Hallo everyone!
I am trying to web scrap an archive with Bulgarian metheorological data. Each page opens measurements over all metheorological stations on a given date and time (in theory, every three hours, 365/366 days a year). A sample page can be seen here.
Even though it’s in Bulgarian, you can grasp the main idea - a date and time selector and after the date and time is submitted, the PHP script outputs a table containing station names and ID’s followed by temperature, humidiry, cloud, snowfall, wind and other data.
Finding the URL parameter structure and generating a parametrized function to crawl the site is not a problem both in Excel and Power BI; I started in Excel and created a simple table containing columns for Year, Month, Day, Hour and the corresponding URL. Power BI does better in extracting the pictogram file names from the CSS (for their meaning, there is a nomenclature which I also have extracted so each pictogram can be linked to its description in a data model). Therefore I then went on reading the URL list into Power BI and creating a function that contains a query by example to fetch data from the parameter URL so that invoking the function would create a somewhat cleaned up list of measurements for that date and time, and the query would get all data from every URL in the list.
My problem is that on some days and hours, there’s no data. When such page is selected, it doesn’t contain the uniform table but merely displays a message saying “data missing for DD-MM-YYYY HH UTC”, like here. When I run the query and Power BI hits such page, the query just hangs and eventuallt times out. Running the same query with a subset of some URLs known to contain valid data fetches data in a form suitable for further cleanup.
So my question is: How do I write code (a function or modification of the query) to implement the following logic (in pseudocode since I'm not sure if coding ought to be done in M or DAX):
FOR EACH URL IN {list of URLS from my Excel table}
IF (retrieved page contains no data)
THEN fetch next URL
ELSE RUN fnFetchPageData
This processing may be done both in Excel in order to clean the initial URL list, or as an additional check in the Power BI query invoking the function that fetches data from a single page of measurements.
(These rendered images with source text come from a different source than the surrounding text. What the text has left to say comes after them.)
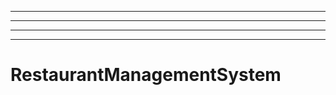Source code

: -------------------
----------------------------------------------------------------------------------------------------
----------------------------------------------------------------------------------------------------
----------------------------------------------------------------------------------------------------
# RestaurantManagementSystem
Suggsteions are welcome on which is best.
Ideally, I would also like to make the scraping method future-proof for continuous scraping. As of today the URL list contains 60 897 rows but it will be complemented daily by several new valid URLs. Ideas on where to make a dynamic list - whether in Excel or in the PowerBI data model - are also welcome so as each subsequent scrapping would add the new data. This involves some filtering of URLs that are not yet valid - a different use case from valid URLs with missing data.